(RECORDS FOR THIS EXERCISE)
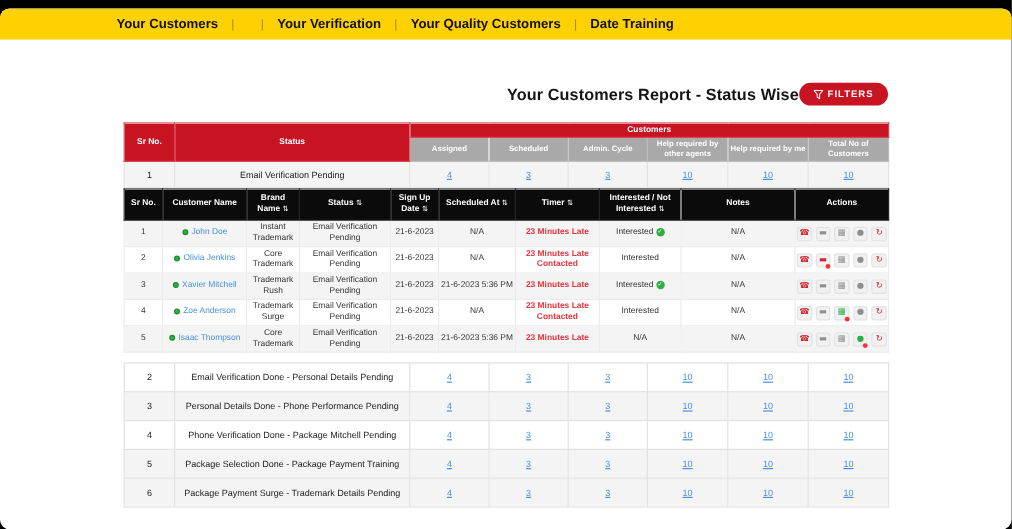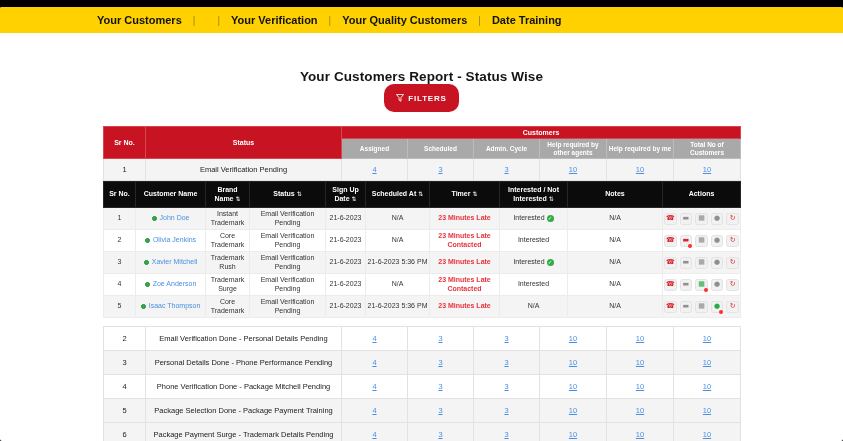--- a/index.html
+++ b/index.html
@@ -1,33 +1,33 @@
 <!DOCTYPE html>
 <html><head>
 <meta charset="utf-8">
 <style>
   * { margin:0; padding:0; box-sizing:border-box; }
   html,body { width:843px; height:441px; background:#000; overflow:hidden;
               font-family:"Liberation Sans","DejaVu Sans",sans-serif; }
   .card { position:absolute; top:7px; left:0; width:843px; height:434px;
-          background:#fff; border-radius:2px; overflow:hidden; }
+          background:#fff; border-radius:8px; overflow:hidden; }
 
   
   .nav { height:26px; background:#FFD100; display:flex; align-items:center;
          padding-left:97px; }
   .nav-item { font-size:11px; font-weight:bold; color:#111; cursor:pointer; white-space:nowrap; }
   .nav-item.active { color:#E01A1F; }
   .nav-sep { color:#9a8a13; margin:0 11px; font-size:10px; font-weight:400; }
 
   
   .page-header { width:637px; margin:36px 0 14px 103px; display:flex;
-                 justify-content:space-between; align-items:center;flex-direction:column; }
+                 justify-content:flex-end; align-items:center; }
   .page-title { font-size:13.5px; font-weight:bold; color:#151515; letter-spacing:.1px; }
   .filters-btn { background:#C81323; color:#fff; border:none; border-radius:10px;
-                 height:28px; padding:0 12px; font-size:8px; font-weight:bold;
+                 height:19px; padding:0 12px; font-size:8px; font-weight:bold;
                  letter-spacing:.8px; display:flex; align-items:center; gap:4px; cursor:pointer;
                  font-family:inherit; }
 
   
   .tables { width:637px; margin-left:103px; }
   table { border-collapse:collapse; table-layout:fixed; width:637px; }
   td,th { overflow:hidden; }
 
   
   .outer th { background:#C81323; color:#fff; font-size:7px; font-weight:bold;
(End RECORDS FOR THIS EXERCISE)
Pull out every line of the records above that contains the word "justify".

» EXERCISE RESULT:
-                 justify-content:space-between; align-items:center;flex-direction:column; }
+                 justify-content:flex-end; align-items:center; }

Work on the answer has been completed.